[BEGIN PROVIDED TEXT]

The client is available to download here.

Its concept is that while scientists have advanced physics theory that tells them how they expect systems to behave, they can't actually give a prediction of how a particular system will behave until they put that theory into a system.  With LHC@home, members of the public can install a client on their computers, which will apply their spare computing power towards simulating high-energy collisions between protons.  The results will then be compared with experimental data from real-world LHC runs to narrow the search for items of interest.

The LHC stands for "Large Hadron Collider".  The massive 17 mile (27 km) underground track on the Swiss-French border is the world's most powerful particle accelerator.  The LHC has been conducting full experimental runs during warm months since March 30, 2010, after two years of initial technical difficulties.

Professor Dave Britton of the University of Glasgow, a researcher who previously worked on the CMS LHC sensor, and currently works on the ATLAS sensor project, is a developer of cloud-based particle physics computing schemes.  While not directly affiliated with the LHC@home code, he voiced enthusiasm on the effort, which is similar to his own GridPP (www.gridpp.ac.uk) distributed particle physics effort.

[END PROVIDED TEXT]
[BEGIN RECORDED INFORMATION]

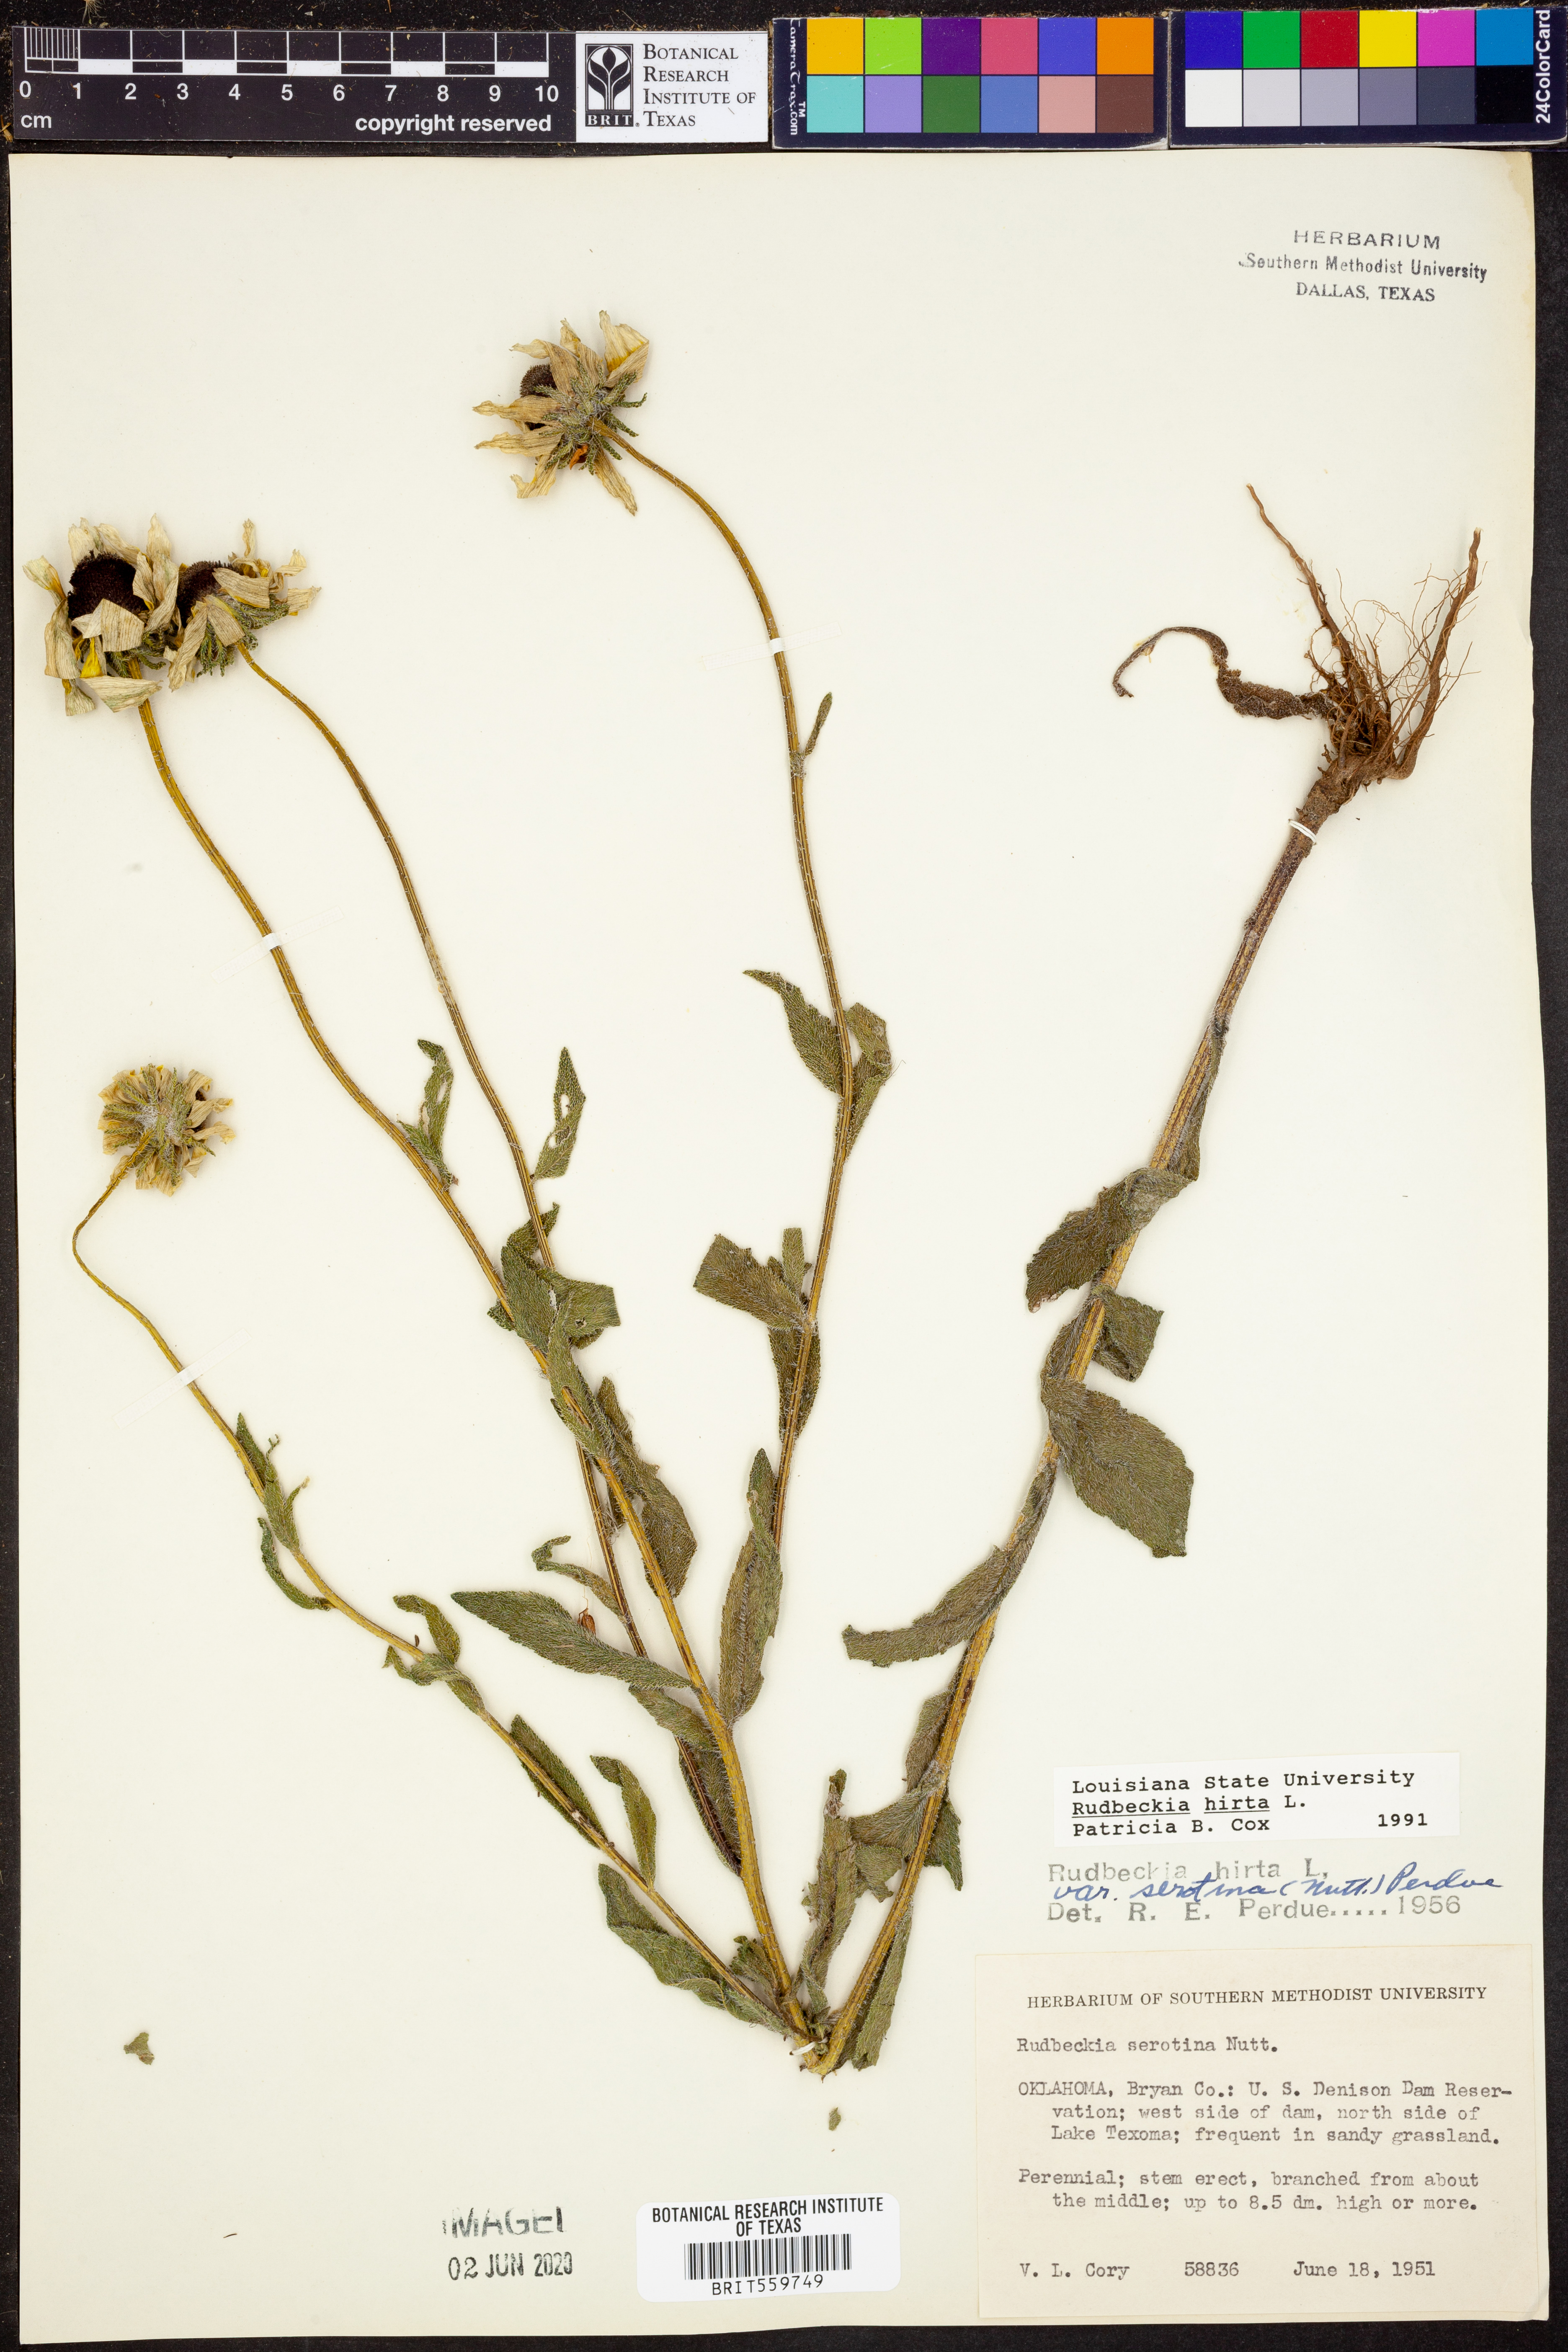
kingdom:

[END RECORDED INFORMATION]

- _WHAT THIS TASK INVOLVES_
Reproduce the entire LHC@home passage above word for word.

- _FINAL RESULT_
The client is available to download here.

Its concept is that while scientists have advanced physics theory that tells them how they expect systems to behave, they can't actually give a prediction of how a particular system will behave until they put that theory into a system.  With LHC@home, members of the public can install a client on their computers, which will apply their spare computing power towards simulating high-energy collisions between protons.  The results will then be compared with experimental data from real-world LHC runs to narrow the search for items of interest.

The LHC stands for "Large Hadron Collider".  The massive 17 mile (27 km) underground track on the Swiss-French border is the world's most powerful particle accelerator.  The LHC has been conducting full experimental runs during warm months since March 30, 2010, after two years of initial technical difficulties.

Professor Dave Britton of the University of Glasgow, a researcher who previously worked on the CMS LHC sensor, and currently works on the ATLAS sensor project, is a developer of cloud-based particle physics computing schemes.  While not directly affiliated with the LHC@home code, he voiced enthusiasm on the effort, which is similar to his own GridPP (www.gridpp.ac.uk) distributed particle physics effort.